--- begin RECORDS TO PROCESS ---

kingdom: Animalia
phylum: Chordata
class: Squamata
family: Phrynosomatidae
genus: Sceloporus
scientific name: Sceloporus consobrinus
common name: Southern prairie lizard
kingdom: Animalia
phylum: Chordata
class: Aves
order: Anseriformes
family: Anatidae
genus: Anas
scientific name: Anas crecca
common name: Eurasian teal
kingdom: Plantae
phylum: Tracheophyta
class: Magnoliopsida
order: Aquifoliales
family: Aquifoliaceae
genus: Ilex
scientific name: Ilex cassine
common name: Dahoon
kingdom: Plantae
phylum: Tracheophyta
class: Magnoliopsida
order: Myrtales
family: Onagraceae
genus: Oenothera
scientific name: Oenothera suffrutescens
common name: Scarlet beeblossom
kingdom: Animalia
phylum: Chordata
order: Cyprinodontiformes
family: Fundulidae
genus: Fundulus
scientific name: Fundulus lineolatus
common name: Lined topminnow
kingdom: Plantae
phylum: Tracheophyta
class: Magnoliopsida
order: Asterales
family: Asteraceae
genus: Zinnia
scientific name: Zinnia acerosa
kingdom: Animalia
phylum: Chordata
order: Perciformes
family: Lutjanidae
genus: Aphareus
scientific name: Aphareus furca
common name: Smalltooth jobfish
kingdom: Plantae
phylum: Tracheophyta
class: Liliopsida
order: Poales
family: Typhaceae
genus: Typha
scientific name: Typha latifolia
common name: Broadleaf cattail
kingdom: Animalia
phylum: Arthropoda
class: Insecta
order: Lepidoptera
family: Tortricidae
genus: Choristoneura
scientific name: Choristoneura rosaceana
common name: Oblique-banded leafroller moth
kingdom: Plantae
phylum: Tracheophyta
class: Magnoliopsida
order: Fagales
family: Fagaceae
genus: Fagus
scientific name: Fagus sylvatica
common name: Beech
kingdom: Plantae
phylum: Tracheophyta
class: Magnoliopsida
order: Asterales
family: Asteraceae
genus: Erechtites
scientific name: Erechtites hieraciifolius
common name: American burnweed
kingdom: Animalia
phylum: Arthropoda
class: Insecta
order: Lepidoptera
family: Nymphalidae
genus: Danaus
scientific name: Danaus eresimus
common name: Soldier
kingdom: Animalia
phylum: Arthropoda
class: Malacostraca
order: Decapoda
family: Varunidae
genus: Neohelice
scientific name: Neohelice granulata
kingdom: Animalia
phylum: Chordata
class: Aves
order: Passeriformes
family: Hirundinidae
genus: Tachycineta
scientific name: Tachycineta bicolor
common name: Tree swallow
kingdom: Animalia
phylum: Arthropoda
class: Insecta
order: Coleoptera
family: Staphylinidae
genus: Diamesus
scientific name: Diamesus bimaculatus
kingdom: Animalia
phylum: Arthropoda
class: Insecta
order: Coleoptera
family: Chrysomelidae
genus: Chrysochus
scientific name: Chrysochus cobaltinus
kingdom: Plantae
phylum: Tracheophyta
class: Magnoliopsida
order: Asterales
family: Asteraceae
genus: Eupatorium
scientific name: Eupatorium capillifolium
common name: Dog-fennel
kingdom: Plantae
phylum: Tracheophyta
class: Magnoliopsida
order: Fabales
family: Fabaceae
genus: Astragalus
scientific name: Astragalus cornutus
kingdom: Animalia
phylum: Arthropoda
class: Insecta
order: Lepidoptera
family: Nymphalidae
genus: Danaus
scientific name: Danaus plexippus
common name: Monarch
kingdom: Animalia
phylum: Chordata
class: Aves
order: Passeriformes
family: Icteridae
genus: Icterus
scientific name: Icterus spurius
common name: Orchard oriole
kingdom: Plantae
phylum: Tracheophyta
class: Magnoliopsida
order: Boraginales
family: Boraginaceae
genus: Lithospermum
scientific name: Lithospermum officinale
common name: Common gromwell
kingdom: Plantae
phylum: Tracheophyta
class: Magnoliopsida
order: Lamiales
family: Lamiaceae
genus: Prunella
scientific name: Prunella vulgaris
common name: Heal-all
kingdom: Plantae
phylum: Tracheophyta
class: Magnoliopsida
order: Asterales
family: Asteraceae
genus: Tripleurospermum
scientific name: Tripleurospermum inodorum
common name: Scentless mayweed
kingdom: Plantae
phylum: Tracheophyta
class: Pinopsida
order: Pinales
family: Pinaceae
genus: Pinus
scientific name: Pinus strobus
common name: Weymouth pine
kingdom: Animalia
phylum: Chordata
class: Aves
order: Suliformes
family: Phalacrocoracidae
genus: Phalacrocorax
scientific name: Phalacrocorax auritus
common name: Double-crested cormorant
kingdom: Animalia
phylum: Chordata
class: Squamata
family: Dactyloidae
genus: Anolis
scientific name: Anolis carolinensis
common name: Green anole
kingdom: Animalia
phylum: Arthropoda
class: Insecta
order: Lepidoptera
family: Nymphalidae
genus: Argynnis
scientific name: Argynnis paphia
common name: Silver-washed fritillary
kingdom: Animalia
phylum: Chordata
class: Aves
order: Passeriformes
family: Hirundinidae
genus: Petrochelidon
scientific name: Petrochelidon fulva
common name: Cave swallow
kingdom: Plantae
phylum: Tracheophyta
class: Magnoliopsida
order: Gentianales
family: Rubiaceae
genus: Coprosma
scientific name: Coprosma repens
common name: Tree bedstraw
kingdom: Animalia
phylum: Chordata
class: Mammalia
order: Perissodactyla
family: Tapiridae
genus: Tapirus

--- end RECORDS TO PROCESS ---

Transcribe, word for word, the part of the data that opens with the line containing "scientific name: Astragalus cornutus" and closes with the line containing "genus: Prunella", keeping both of those lines.

WRITTEN ANSWER:
scientific name: Astragalus cornutus
kingdom: Animalia
phylum: Arthropoda
class: Insecta
order: Lepidoptera
family: Nymphalidae
genus: Danaus
scientific name: Danaus plexippus
common name: Monarch
kingdom: Animalia
phylum: Chordata
class: Aves
order: Passeriformes
family: Icteridae
genus: Icterus
scientific name: Icterus spurius
common name: Orchard oriole
kingdom: Plantae
phylum: Tracheophyta
class: Magnoliopsida
order: Boraginales
family: Boraginaceae
genus: Lithospermum
scientific name: Lithospermum officinale
common name: Common gromwell
kingdom: Plantae
phylum: Tracheophyta
class: Magnoliopsida
order: Lamiales
family: Lamiaceae
genus: Prunella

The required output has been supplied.